_About this task_:
Copy out the records below word for word, leaving out the pictures.

┄┄┄┄┄┄┄┄┄┄┄┄┄┄┄┄┄┄┄┄

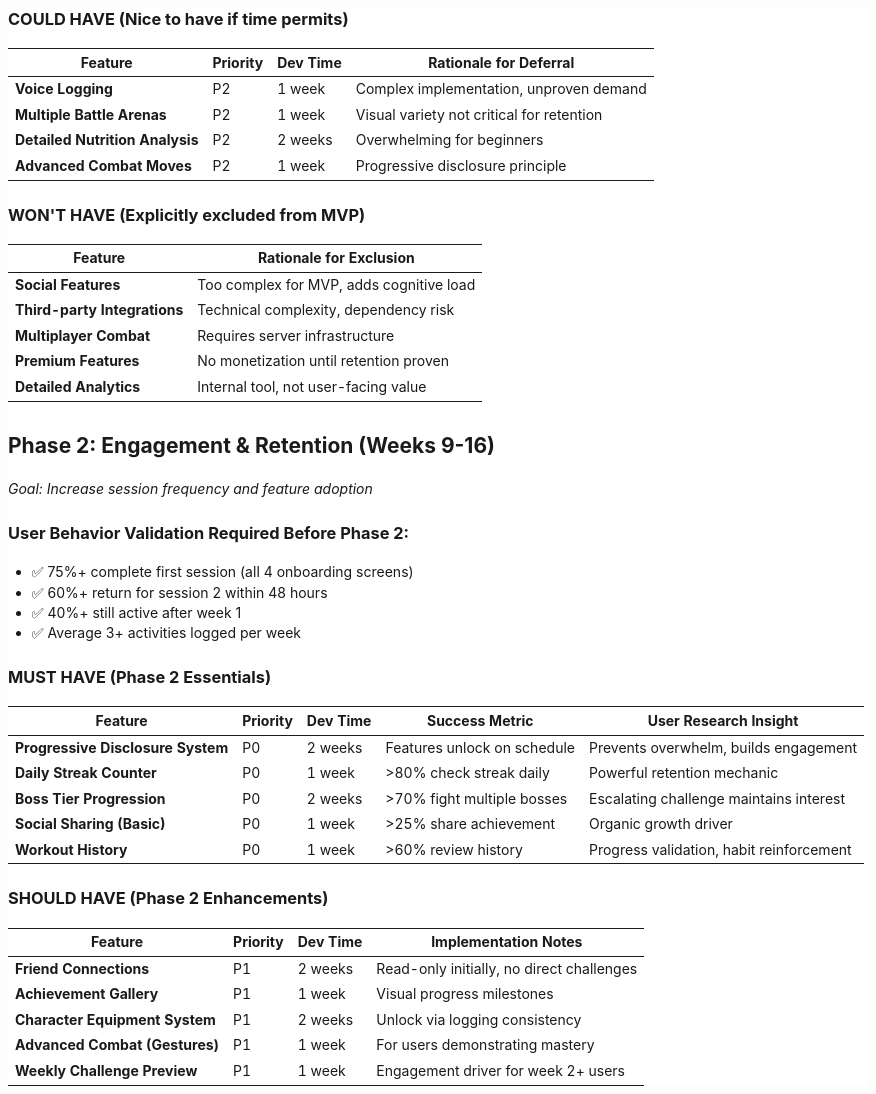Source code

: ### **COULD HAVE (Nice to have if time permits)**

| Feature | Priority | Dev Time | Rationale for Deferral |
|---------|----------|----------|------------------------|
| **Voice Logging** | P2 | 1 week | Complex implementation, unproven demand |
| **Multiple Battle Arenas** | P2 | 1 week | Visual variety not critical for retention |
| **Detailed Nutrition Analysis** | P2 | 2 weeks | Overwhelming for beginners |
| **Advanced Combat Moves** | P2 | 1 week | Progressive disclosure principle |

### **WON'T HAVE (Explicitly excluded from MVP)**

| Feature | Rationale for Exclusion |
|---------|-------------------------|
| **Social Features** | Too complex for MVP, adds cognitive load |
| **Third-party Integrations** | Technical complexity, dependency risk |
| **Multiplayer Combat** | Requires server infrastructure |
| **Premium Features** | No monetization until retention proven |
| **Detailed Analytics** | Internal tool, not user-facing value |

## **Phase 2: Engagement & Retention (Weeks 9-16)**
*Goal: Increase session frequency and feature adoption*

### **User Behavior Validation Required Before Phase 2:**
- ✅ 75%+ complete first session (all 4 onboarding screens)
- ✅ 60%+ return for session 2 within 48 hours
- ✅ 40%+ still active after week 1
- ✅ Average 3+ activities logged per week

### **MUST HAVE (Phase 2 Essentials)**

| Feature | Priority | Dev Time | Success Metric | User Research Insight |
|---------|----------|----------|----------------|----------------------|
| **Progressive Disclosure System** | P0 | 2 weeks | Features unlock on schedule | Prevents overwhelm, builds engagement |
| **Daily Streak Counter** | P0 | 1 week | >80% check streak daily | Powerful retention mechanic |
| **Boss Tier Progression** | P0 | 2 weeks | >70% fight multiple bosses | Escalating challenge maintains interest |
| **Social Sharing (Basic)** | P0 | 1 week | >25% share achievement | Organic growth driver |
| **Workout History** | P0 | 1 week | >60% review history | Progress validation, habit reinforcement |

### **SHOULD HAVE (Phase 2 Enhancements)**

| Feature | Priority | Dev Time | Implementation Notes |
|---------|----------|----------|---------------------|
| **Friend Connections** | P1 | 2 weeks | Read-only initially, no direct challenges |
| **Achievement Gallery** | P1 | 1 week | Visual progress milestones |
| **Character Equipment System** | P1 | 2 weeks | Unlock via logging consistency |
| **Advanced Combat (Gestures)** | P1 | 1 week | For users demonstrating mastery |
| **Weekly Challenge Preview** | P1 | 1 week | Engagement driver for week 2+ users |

┄┄┄┄┄┄┄┄┄┄┄┄┄┄┄┄┄┄┄┄

_Exercise response_:
Source code

: ### **COULD HAVE (Nice to have if time permits)**

| Feature | Priority | Dev Time | Rationale for Deferral |
|---------|----------|----------|------------------------|
| **Voice Logging** | P2 | 1 week | Complex implementation, unproven demand |
| **Multiple Battle Arenas** | P2 | 1 week | Visual variety not critical for retention |
| **Detailed Nutrition Analysis** | P2 | 2 weeks | Overwhelming for beginners |
| **Advanced Combat Moves** | P2 | 1 week | Progressive disclosure principle |

### **WON'T HAVE (Explicitly excluded from MVP)**

| Feature | Rationale for Exclusion |
|---------|-------------------------|
| **Social Features** | Too complex for MVP, adds cognitive load |
| **Third-party Integrations** | Technical complexity, dependency risk |
| **Multiplayer Combat** | Requires server infrastructure |
| **Premium Features** | No monetization until retention proven |
| **Detailed Analytics** | Internal tool, not user-facing value |

## **Phase 2: Engagement & Retention (Weeks 9-16)**
*Goal: Increase session frequency and feature adoption*

### **User Behavior Validation Required Before Phase 2:**
- ✅ 75%+ complete first session (all 4 onboarding screens)
- ✅ 60%+ return for session 2 within 48 hours
- ✅ 40%+ still active after week 1
- ✅ Average 3+ activities logged per week

### **MUST HAVE (Phase 2 Essentials)**

| Feature | Priority | Dev Time | Success Metric | User Research Insight |
|---------|----------|----------|----------------|----------------------|
| **Progressive Disclosure System** | P0 | 2 weeks | Features unlock on schedule | Prevents overwhelm, builds engagement |
| **Daily Streak Counter** | P0 | 1 week | >80% check streak daily | Powerful retention mechanic |
| **Boss Tier Progression** | P0 | 2 weeks | >70% fight multiple bosses | Escalating challenge maintains interest |
| **Social Sharing (Basic)** | P0 | 1 week | >25% share achievement | Organic growth driver |
| **Workout History** | P0 | 1 week | >60% review history | Progress validation, habit reinforcement |

### **SHOULD HAVE (Phase 2 Enhancements)**

| Feature | Priority | Dev Time | Implementation Notes |
|---------|----------|----------|---------------------|
| **Friend Connections** | P1 | 2 weeks | Read-only initially, no direct challenges |
| **Achievement Gallery** | P1 | 1 week | Visual progress milestones |
| **Character Equipment System** | P1 | 2 weeks | Unlock via logging consistency |
| **Advanced Combat (Gestures)** | P1 | 1 week | For users demonstrating mastery |
| **Weekly Challenge Preview** | P1 | 1 week | Engagement driver for week 2+ users |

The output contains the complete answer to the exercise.